Now, if a big company like Bellsouth has the balls to do something so brazen, it must mean that they KNOW that most of their customers will never notice. And that was MUCH more obvious than site-specific down-throttling.
-Eric
SJW: Someone who has run out of real oppression, and has to fake it.
I was listening to (I believe) NPR the other day and an advocate of the telecoms explained the situation to make it sound like the new multimedia applications (YouTube, Google Video, etc) were the bad guys. But, behind his explanation was this:
"We've traditionally used bandwidth as a marketing stat. The average Joe never uses the full extent of their available bandwidth. But now, new applications are popping up and changing this at our expense. We also believe that the providers (google, youtube, etc) are serving these applications at no cost so, instead of charging more for bandwidth, we'd like to do something entirely more profitable."
The straw man here is that the providers *do* pay for their side of the bandwidth. It just boils down to the fact that the telecoms would rather implement greed instead of pragmatism as a solution.
More
I've always thought of this the other way around.
The ISPs are making money by providing access to Google et al. Shouldn't they be paying Google to have access to their networks?
No one would sign up for an ISP without access to the major websites. So google is providing value to that ISP and the ISP should pay for it. Not the other way around.
But, and here's the question I've been struggling with over the last few days, what happens when the connection is encrypted? HTTPS or SSH or SSL or TLS? What can you route on? Source and dest IP only, I would think. Maybe that will be the lowest on the pole - "if your connection is encrypted, it gets the lowest service, since we can't tell what is going over that connection." Seems that's a good way to keep Joe Sixpack from using encryption - "hey, my stuff is running slowly. Guess I won't use that encryption stuff." Not that he uses it anyway. Maybe that's the next step in the bill - "in order to enforce this bill, we must require that all communications be unencrypted." Kind of a scary thought, no?

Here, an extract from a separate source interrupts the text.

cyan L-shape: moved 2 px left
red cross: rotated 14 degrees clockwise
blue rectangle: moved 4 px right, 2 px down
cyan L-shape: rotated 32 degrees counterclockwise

The reason why they want tiers is this:
You (consumers) pay for your bandwidth. The ISP sells bandwidth but it oversells it because they know that not everyone will be online downloading a 1.7 Gig file at the same time. So it's economical for them to offer low low prices on the bandwidth they sell to us (consumers).
Now that people are doing bandwidth hogging things like downloading movies from big commercial websites, and now that the Last mile ISP's want to bring you bandwidth hogging stuff like IPTV, they have a dilemma. They've oversubscribed their pipes. There is a growing need to move more data; they'll either need to pass that price on to us, the consumer, or someone else.
They've chosen someone else, the big commercial bandwidth providers.
There's a reason why this is so: sites like google and yahoo wouldn't make a single solitary dime of profit if people didn't visit their site. The ISP's don't want us (consumers) to go away by raising our prices, so they charge the commercial companies on the other end of the pipe, either by making them pay a dollar figure for priority access to us (the consumer) or by limiting the bandwidth available over the last mile.
We (consumers) are driving this change with our internet usage patterns. The network infrastructure if evolving; let it do it's thing without legislation.
The market will find the path of least resistance one way or another.